- **REQUIREMENT**
Using the data beneath this instruction, retype only the lines from the one that contains "on generic emails." down to the one that contains "2. Client Feedback Survey Template", both included, exactly as they appear.

Data entries:
+ + + + +

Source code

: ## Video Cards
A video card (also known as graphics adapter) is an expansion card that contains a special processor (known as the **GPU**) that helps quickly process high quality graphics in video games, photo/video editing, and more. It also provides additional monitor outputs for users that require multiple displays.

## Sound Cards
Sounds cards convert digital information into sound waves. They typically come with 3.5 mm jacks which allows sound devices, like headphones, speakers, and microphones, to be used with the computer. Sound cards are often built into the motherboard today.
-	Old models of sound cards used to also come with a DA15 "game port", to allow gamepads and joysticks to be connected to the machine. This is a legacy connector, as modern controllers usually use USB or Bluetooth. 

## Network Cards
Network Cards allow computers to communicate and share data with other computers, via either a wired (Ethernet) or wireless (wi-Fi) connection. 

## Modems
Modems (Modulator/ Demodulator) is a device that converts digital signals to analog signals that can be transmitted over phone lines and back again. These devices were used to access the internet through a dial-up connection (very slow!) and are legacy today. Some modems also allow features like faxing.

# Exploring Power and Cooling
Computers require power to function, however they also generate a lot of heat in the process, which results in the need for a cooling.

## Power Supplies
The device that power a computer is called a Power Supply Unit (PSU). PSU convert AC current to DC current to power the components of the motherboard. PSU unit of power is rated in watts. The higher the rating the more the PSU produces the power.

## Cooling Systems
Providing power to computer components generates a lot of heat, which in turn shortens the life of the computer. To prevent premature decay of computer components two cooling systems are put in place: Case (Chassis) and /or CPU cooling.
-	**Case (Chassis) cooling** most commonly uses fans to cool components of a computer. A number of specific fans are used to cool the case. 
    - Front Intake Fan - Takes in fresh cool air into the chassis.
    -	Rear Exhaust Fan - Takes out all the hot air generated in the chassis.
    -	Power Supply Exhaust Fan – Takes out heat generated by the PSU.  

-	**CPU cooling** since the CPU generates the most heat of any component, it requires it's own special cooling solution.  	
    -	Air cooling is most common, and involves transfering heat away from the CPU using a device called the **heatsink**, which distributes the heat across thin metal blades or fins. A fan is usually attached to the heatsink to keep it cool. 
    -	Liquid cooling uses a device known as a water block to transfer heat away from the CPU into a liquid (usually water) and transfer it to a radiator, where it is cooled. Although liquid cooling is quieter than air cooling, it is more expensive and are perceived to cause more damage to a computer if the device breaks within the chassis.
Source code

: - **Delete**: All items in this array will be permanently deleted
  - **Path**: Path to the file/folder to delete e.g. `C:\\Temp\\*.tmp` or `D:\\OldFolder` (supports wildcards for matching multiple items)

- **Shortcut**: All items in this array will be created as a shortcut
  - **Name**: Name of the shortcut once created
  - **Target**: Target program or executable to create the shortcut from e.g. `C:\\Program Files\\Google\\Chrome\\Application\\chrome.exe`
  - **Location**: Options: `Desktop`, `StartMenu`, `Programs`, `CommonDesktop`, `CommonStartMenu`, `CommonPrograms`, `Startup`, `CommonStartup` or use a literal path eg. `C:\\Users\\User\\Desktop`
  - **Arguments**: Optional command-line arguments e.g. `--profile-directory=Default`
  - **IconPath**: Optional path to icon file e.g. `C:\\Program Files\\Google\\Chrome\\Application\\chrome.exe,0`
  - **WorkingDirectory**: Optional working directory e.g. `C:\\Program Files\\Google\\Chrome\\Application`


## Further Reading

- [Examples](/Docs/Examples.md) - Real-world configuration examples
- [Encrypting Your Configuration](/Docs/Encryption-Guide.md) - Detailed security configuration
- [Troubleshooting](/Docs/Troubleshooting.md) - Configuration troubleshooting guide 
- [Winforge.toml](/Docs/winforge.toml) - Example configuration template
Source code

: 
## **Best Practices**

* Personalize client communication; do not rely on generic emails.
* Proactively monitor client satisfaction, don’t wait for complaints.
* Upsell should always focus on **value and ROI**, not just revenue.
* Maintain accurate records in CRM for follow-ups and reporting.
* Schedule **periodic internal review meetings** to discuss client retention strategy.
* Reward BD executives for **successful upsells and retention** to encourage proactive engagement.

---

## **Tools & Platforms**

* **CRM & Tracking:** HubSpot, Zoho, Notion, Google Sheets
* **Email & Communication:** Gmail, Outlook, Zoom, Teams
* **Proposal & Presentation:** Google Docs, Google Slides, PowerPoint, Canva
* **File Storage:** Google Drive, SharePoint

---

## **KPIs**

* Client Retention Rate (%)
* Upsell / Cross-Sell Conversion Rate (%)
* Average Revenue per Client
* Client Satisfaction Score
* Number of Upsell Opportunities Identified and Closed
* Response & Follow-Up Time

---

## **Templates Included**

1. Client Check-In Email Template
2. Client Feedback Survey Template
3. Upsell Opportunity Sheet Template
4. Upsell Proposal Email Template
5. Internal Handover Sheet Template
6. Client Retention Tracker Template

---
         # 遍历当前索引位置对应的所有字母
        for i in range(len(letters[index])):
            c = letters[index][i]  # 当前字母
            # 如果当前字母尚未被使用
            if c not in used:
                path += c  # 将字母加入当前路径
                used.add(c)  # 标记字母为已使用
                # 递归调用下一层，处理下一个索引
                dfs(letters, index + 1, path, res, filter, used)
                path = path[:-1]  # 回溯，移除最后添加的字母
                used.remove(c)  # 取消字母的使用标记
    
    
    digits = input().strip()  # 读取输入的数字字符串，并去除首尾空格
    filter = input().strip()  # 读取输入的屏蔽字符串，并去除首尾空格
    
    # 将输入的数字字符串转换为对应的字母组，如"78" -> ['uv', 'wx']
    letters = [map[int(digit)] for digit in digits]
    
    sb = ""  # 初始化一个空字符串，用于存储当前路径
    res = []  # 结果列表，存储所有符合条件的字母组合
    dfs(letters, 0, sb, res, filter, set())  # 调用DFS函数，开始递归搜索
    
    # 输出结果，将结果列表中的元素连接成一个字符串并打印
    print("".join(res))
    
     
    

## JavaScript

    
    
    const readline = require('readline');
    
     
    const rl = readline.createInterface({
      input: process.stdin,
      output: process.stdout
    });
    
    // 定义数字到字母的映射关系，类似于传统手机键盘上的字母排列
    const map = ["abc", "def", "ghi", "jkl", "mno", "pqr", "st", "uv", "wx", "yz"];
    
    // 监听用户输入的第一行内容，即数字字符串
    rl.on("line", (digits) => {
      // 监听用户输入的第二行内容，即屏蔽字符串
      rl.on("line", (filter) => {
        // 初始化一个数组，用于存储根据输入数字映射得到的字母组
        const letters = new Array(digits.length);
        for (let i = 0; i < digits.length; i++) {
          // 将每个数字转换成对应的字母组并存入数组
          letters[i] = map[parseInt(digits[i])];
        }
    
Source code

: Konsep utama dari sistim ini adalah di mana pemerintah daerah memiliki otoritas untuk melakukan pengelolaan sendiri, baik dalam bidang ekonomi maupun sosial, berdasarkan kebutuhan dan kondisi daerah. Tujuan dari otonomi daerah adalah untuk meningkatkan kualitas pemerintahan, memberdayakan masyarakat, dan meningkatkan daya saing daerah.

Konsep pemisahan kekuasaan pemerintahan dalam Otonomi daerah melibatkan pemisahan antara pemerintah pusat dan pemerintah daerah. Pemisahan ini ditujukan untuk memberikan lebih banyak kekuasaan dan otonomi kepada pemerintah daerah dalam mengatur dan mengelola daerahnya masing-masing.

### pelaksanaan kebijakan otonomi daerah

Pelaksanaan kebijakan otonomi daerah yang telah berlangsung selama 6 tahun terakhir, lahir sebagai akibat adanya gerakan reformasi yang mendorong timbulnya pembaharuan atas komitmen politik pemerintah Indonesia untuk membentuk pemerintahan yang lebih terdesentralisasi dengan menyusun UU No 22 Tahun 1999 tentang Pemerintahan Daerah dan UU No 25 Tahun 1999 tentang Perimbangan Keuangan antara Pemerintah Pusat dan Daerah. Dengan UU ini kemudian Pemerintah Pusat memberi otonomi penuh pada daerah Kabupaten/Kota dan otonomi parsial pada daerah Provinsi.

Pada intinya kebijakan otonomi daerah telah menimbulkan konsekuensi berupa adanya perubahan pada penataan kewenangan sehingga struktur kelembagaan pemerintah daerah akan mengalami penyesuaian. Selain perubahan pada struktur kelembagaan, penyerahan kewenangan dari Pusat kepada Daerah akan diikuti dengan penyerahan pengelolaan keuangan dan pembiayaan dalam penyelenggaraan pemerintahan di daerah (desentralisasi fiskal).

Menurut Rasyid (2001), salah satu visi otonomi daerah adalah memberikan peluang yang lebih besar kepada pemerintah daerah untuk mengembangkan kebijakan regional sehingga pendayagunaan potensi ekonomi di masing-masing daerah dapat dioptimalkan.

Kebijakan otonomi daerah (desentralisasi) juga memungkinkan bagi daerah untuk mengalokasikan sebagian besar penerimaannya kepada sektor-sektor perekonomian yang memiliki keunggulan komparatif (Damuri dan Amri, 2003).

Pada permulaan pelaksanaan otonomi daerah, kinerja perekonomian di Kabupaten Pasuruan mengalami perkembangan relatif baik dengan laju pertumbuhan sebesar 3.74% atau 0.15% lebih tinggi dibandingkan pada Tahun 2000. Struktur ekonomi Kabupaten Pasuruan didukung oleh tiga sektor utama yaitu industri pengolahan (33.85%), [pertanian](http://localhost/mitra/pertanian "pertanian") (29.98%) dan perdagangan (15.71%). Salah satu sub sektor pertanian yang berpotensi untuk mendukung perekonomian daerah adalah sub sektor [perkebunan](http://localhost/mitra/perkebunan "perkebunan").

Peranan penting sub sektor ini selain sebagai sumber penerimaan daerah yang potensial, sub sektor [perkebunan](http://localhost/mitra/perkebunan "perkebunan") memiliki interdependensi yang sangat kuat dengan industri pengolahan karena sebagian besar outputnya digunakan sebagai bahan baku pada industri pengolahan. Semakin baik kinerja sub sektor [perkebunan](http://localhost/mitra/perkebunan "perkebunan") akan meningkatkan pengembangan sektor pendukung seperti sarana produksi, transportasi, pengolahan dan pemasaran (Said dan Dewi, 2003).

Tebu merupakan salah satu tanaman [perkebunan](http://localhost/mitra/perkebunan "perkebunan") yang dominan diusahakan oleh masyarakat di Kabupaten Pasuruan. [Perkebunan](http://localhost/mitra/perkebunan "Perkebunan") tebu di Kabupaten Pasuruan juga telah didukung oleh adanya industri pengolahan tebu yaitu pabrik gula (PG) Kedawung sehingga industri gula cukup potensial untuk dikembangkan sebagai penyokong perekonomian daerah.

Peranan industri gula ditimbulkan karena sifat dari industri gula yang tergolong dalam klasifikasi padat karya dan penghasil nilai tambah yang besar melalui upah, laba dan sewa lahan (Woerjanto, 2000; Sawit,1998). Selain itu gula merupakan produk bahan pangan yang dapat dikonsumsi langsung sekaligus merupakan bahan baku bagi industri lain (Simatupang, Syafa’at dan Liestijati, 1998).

+ + + + +

- **RESPONSE BELOW**
* Personalize client communication; do not rely on generic emails.
* Proactively monitor client satisfaction, don’t wait for complaints.
* Upsell should always focus on **value and ROI**, not just revenue.
* Maintain accurate records in CRM for follow-ups and reporting.
* Schedule **periodic internal review meetings** to discuss client retention strategy.
* Reward BD executives for **successful upsells and retention** to encourage proactive engagement.

---

## **Tools & Platforms**

* **CRM & Tracking:** HubSpot, Zoho, Notion, Google Sheets
* **Email & Communication:** Gmail, Outlook, Zoom, Teams
* **Proposal & Presentation:** Google Docs, Google Slides, PowerPoint, Canva
* **File Storage:** Google Drive, SharePoint

---

## **KPIs**

* Client Retention Rate (%)
* Upsell / Cross-Sell Conversion Rate (%)
* Average Revenue per Client
* Client Satisfaction Score
* Number of Upsell Opportunities Identified and Closed
* Response & Follow-Up Time

---

## **Templates Included**

1. Client Check-In Email Template
2. Client Feedback Survey Template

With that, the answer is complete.